La stature victorieuse, solidement appuyée sur un bureau élyséen sur fond de lambris dorés, drapeaux français et européen à ses côtés, Marine Le Pen pulvérise sa cage de verre à la une de L’Express, traduction iconique d’une métaphore linguistique — « la fin du plafond de verre », titre le quotidien pour annoncer la fin de la limite invisible qui cantonnait les avancées de son mouvement, ex-FN rebaptisé RN.
Le « plafond de verre » est généralement associé à la discrimination exercée à l’encontre des femmes, en écho à la traduction française du titre d’un film d’Elia Kazan, Le Mur invisible (Gentleman’s Agreement, 1947). L’application de l’expression à Marine Le Pen a pu être jugée malheureuse, le mouvement libérateur se l’étant en quelque sorte appropriée, surtout depuis #MeToo : historicité du dialogisme, qui dessert ici le propos.
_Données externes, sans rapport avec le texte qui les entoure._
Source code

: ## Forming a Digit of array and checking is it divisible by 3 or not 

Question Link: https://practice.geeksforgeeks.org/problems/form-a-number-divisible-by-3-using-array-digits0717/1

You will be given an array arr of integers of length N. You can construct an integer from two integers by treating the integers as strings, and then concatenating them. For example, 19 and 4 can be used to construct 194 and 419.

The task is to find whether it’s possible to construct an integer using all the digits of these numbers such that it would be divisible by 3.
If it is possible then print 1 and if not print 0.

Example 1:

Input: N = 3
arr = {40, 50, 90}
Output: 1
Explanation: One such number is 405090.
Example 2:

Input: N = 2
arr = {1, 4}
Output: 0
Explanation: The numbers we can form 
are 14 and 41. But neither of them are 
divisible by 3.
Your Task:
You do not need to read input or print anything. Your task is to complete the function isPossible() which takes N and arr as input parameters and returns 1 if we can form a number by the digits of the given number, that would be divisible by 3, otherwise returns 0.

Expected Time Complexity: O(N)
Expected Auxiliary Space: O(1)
Sa traduction iconique échoue d’ailleurs aussi. Sans le titre, la double particularité du « plafond » disparaît (il est au-dessus de la tête, et comme les murs ou le plancher dont il est l’exact opposé, il confine l’espace) : à l’évidence, un mur de verre explose sous l’avancée frontale de la présidente du FN. D’ailleurs, cette explosion du plafond, le dossier s’en rit et on trouve à l’intérieur du magazine une autre image, métaphore-valise cette fois : Marine Le Pen, tête récriminante, y surgit d’une urne de verre comme un diable d’une boîte et quoi qu’il en soit de la différence entre les plafonds et les couvercles, nous sommes au rayon farces et attrapes. La victoire possible est dérisoire, mieux, c’est une blague.

Mais en couverture, implicitement, la métaphore iconique tient un discours tout autre. Produit d’appel affiché chez les marchands de journaux, sur les colonnes Morris, Marine Le Pen, aquarellisée et cadrée comme pour une couverture de fanzine, est une sorte de héros paramilitaire ou de King Kong révélé qui, ayant fait voler en éclats sa vitre protectrice, se libère : gare.